# M&S salt and pepper kale crisps



## KookyCat (May 17, 2015)

Whilst wandering the aisles of M&S today I discovered salt and pepper kale crisps, I looked on the back and noticed they were 3.2g of carb for the bag so decided to give them a try.  They have cashew butter on as well, I'm guessing to perk up the flavour and mask the bitterness that Kale can have.  Actually they were rather nice, very crispy like deep fried seaweed (it isn't fried, it's dried so practically fat free aside from the cashew nut butter) and very peppery.  I was actually quite excited by this development because they also have fibre and a good deal of vitamin E, until I looked down at my till receipt and realised they were £2 for a bag the same size as a bag of quavers   still I might have an investigate of how to make them myself, just to see if there's any info out there.  So nice, and very low carb, which is good but far too pricey for my purse


----------



## Northerner (May 17, 2015)

They sound great, such a shame they are so expensive  Compare that to the 24 bags of Walkers I got the other day for £3!


----------



## HOBIE (May 17, 2015)

Kale is full of goodness. A while ago I was into making kale soup. I will try them Thanks


----------



## HOBIE (May 18, 2015)

Had a bag today. Very good & only 3.2g a bag (25g).  Coated in cashew butter


----------



## DeusXM (May 18, 2015)

Interesting fact: until 2013, the biggest buyer of kale was Pizza Hut, because they used kale as decoration around their buffet.


----------



## KookyCat (May 18, 2015)

So if I nip into Pizza Hut and add some of their decorative Kale to my salad and ask for a doggy bag, I'm all set


----------



## Abi (May 19, 2015)

Kale "chips" seem to be mentioned fairly frequently on American paleo and diabetes websites so I imagine a recipe or two will be lurking somewhere


----------



## HOBIE (May 20, 2015)

I make Kale soup with garlic when I get time


----------



## Tafty (May 21, 2015)

I need to try kale chips.


----------



## Annette (May 21, 2015)

I went into our local M&S food yesterday to try and get some of these legendary chips and...they didn't have any. So I will have to buy some Kale and try making my own - found a few recipes via google.


----------



## HOBIE (May 21, 2015)

When I went into M&S I asked a couple of members of staff were they were. Manager type & young lad. He found them straight away while I was following the two & I was talking to manager & she said she would have to try.  We should be on commotions


----------



## HOBIE (May 23, 2015)

If you get the chance try them


----------



## KookyCat (May 23, 2015)

Annette Anderson said:


> I went into our local M&S food yesterday to try and get some of these legendary chips and...they didn't have any. So I will have to buy some Kale and try making my own - found a few recipes via google.

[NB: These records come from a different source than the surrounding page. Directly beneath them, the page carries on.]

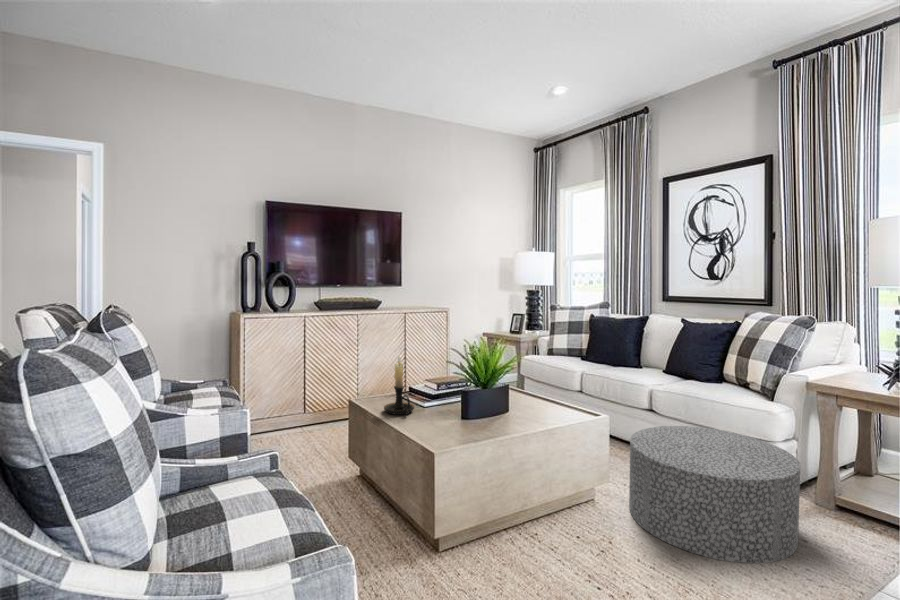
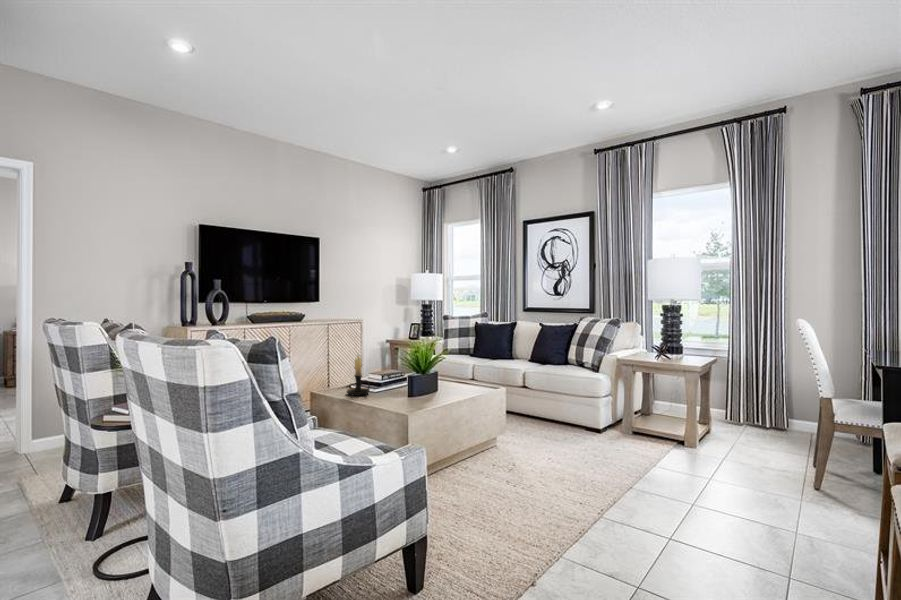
ottoman: present [629,426,800,563] -> none [518,392,614,464]

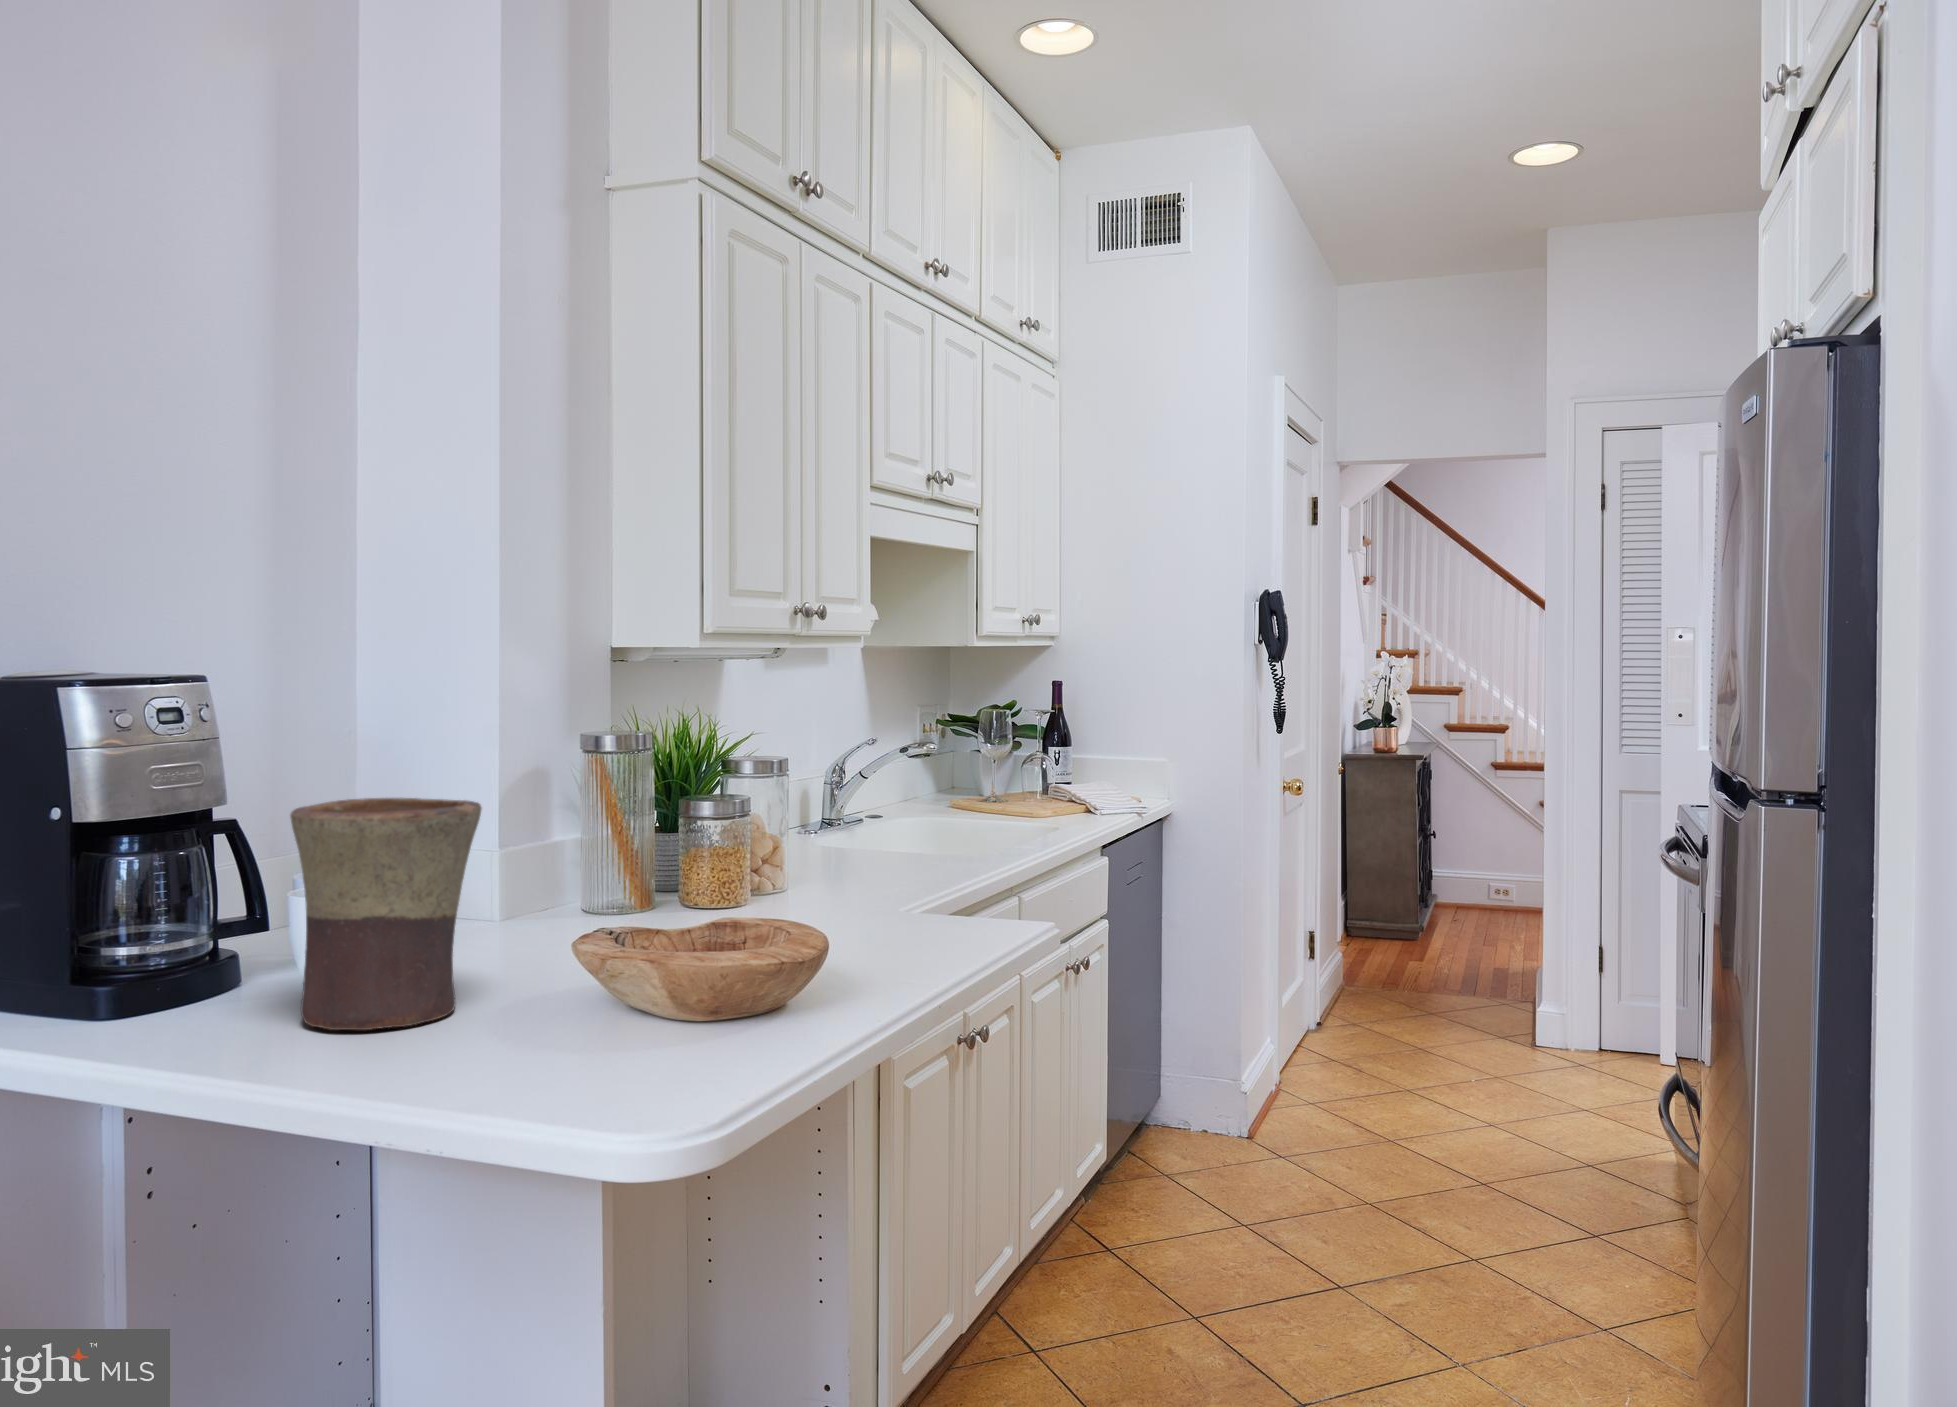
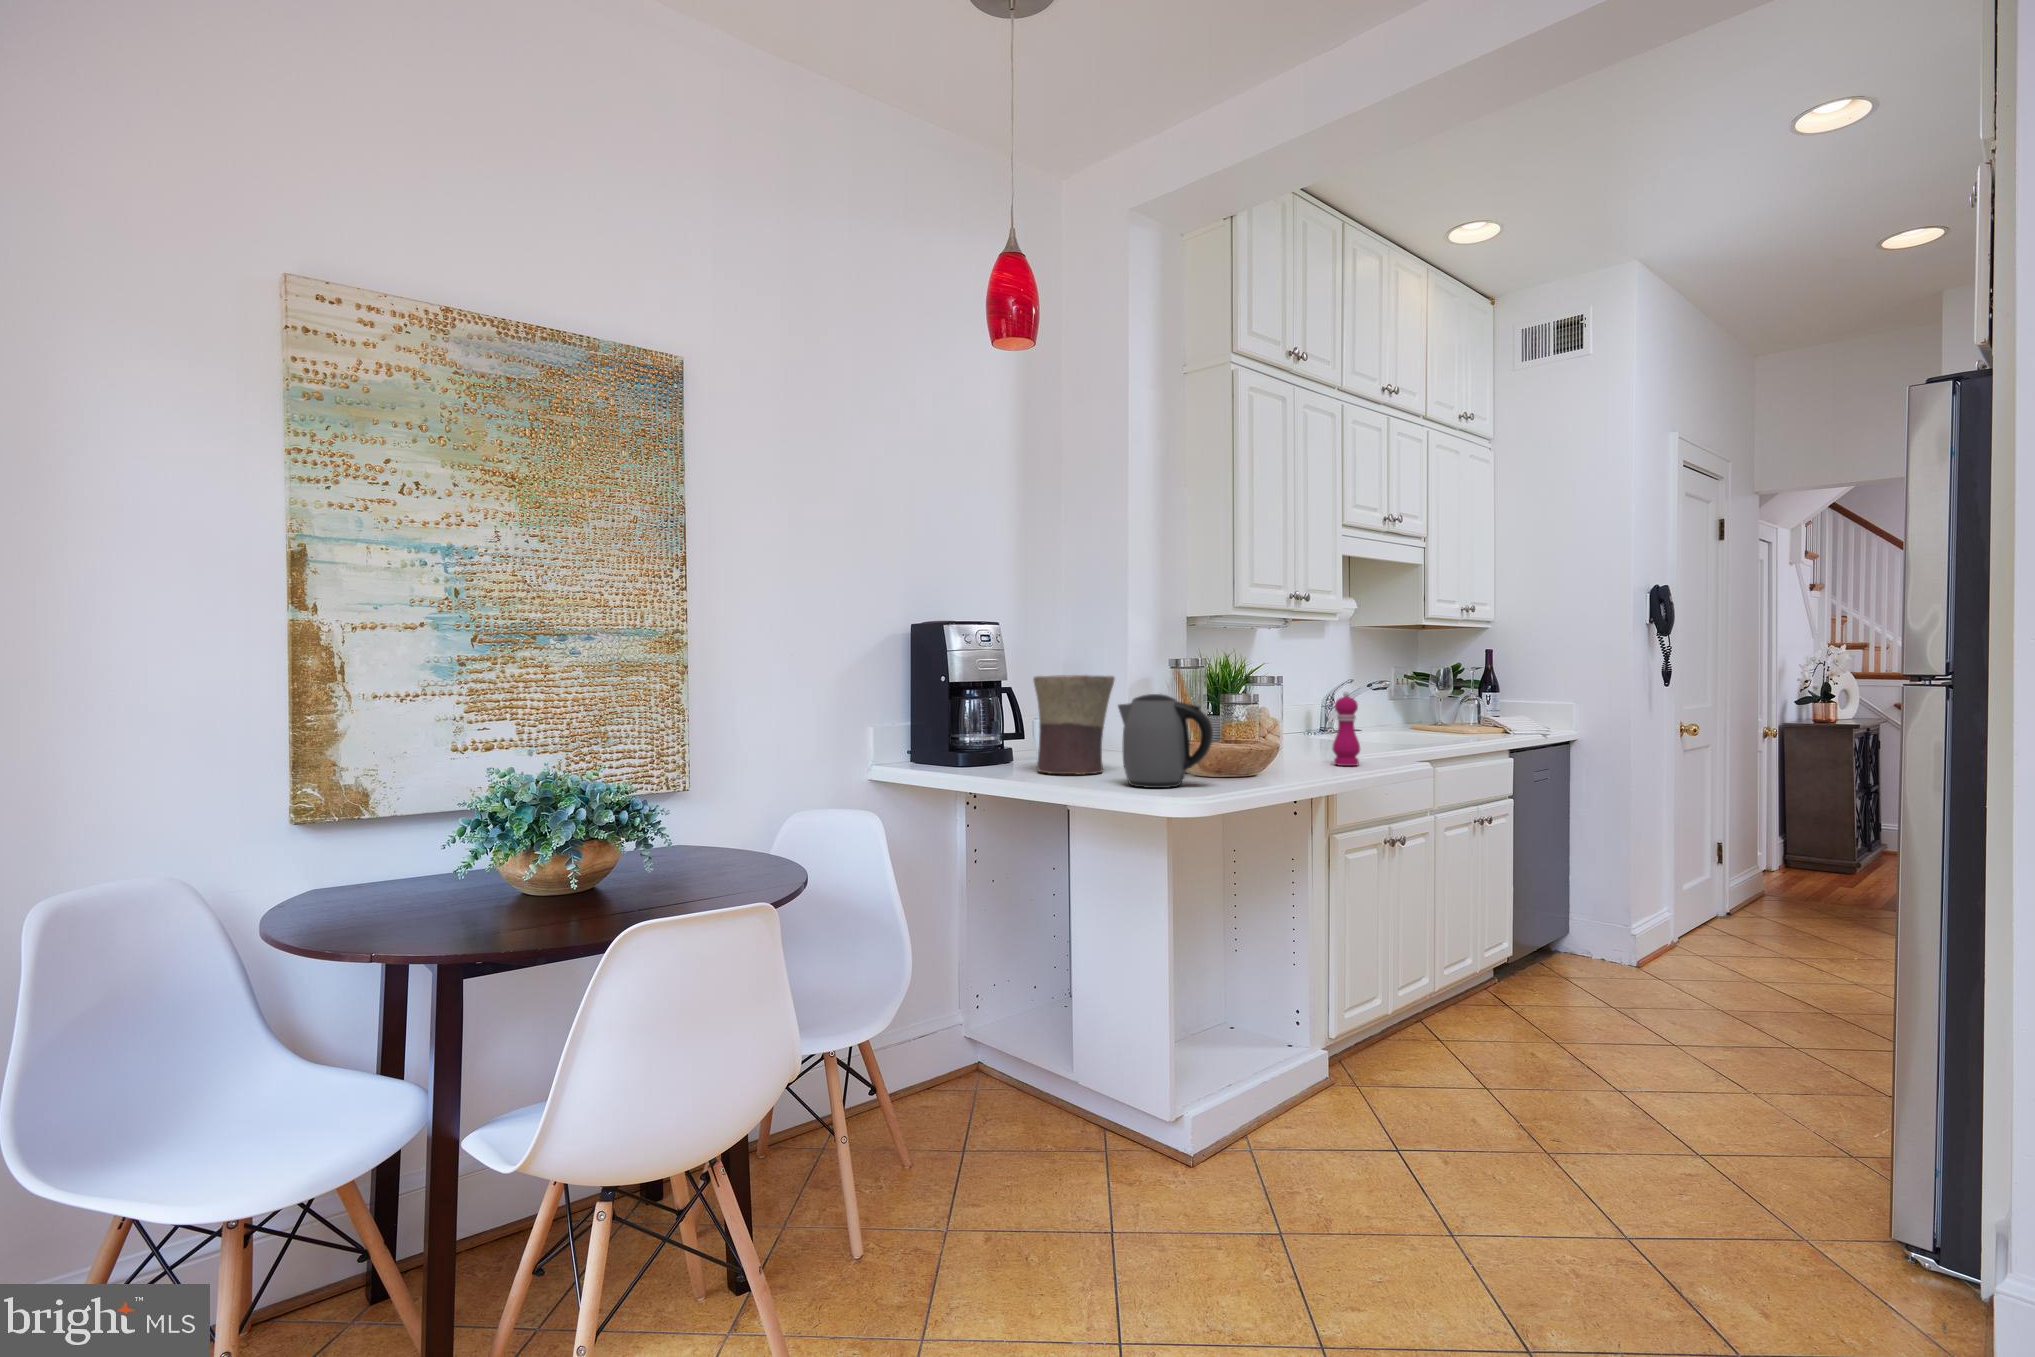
pepper mill: none [895,803,943,941] -> present [1332,691,1360,766]
kettle: none [495,860,707,1074] -> present [1118,694,1213,788]

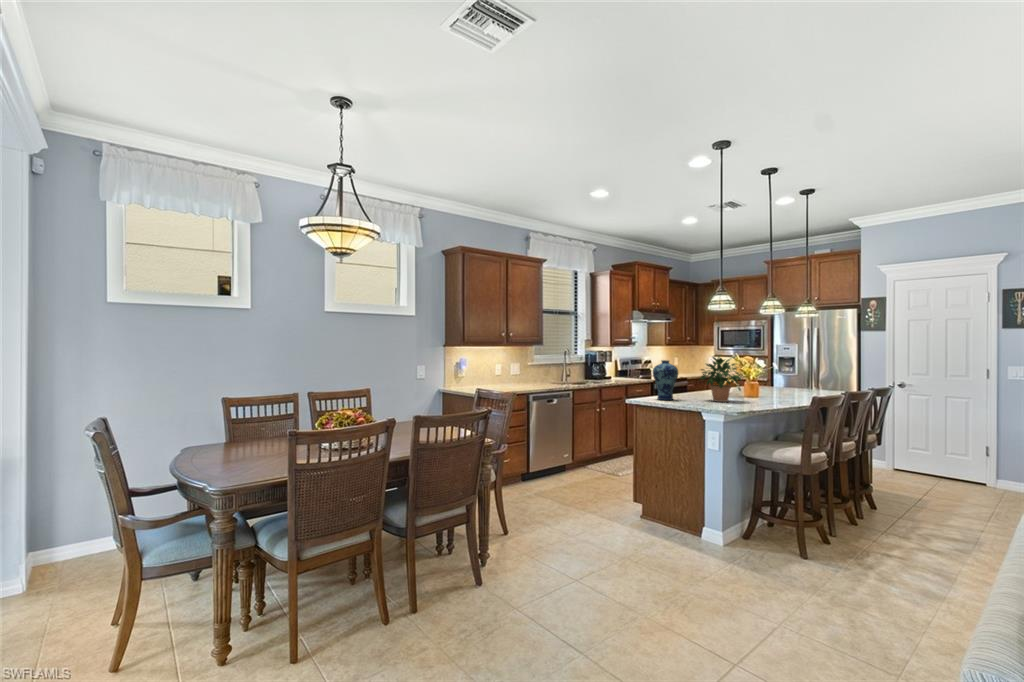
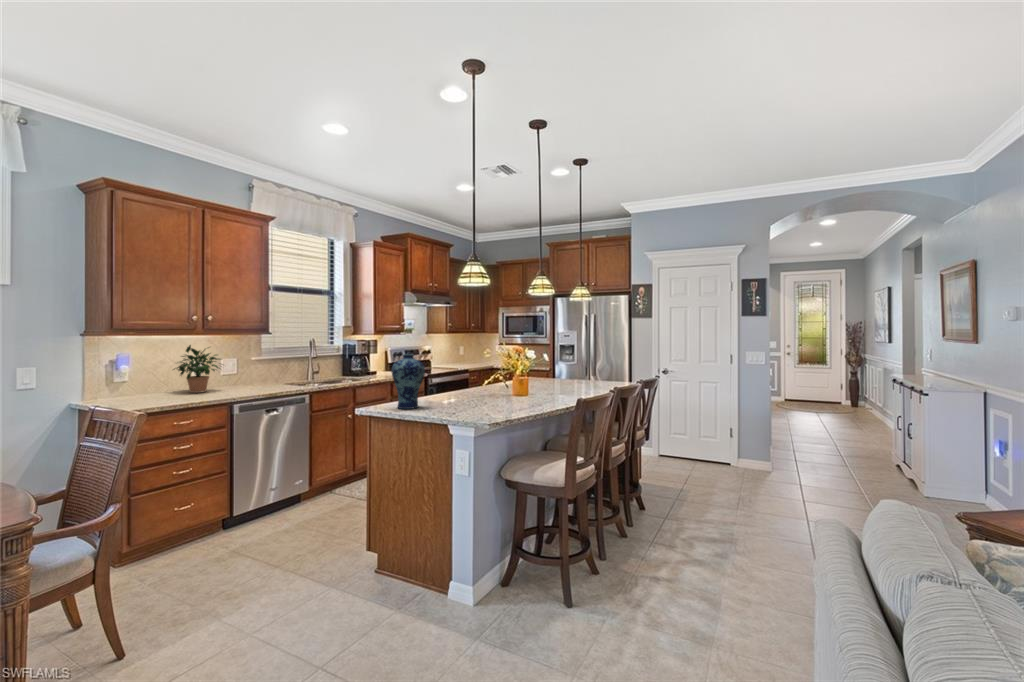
potted plant: present [699,355,741,402] -> present [176,345,223,393]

Let me know if you find a good recipe, I'd like to have a try


----------



## HOBIE (Jun 18, 2015)

Next time I am in M&S I will be getting some more


----------



## Annette (Jun 18, 2015)

Well, I made some at the weekend.
Instructions: Take some kale (either the preprepared bagged stuff, or the not prepared stuff - if using the not prepared stuff, wash *AND DRY*, cut or pull into small pieces (but not too small, about 1.5" square)
Spread over a baking tray in a *single* layer (if theres too much for a single layer, use 2 trays).
Spray on some cooking spray (like Frylite or similar) - just a light coating
Sprinkle over salt (best if you grind some sea salt, but not vital)
Put in oven at lowish temp (130 C fan)
Leave for approx. 15 mins, but keep an eye on them - they go from crisp to burnt very quickly. if they aren't crispy, leave them in for a few more minutes.
Leave to cool, put in bowl, eat.
I actually preferred these to the M& S ones...


----------



## KookyCat (Jun 18, 2015)

Annette Anderson said:


> Well, I made some at the weekend.
> Instructions: Take some kale (either the preprepared bagged stuff, or the not prepared stuff - if using the not prepared stuff, wash *AND DRY*, cut or pull into small pieces (but not too small, about 1.5" square)
> Spread over a baking tray in a *single* layer (if theres too much for a single layer, use 2 trays).
> Spray on some cooking spray (like Frylite or similar) - just a light coating
> ...



Thanks I'll give it a go, I like the idea of eating my greens like a crisp


----------



## HOBIE (Jul 8, 2015)

Have a try. Other flavours in M&S range


----------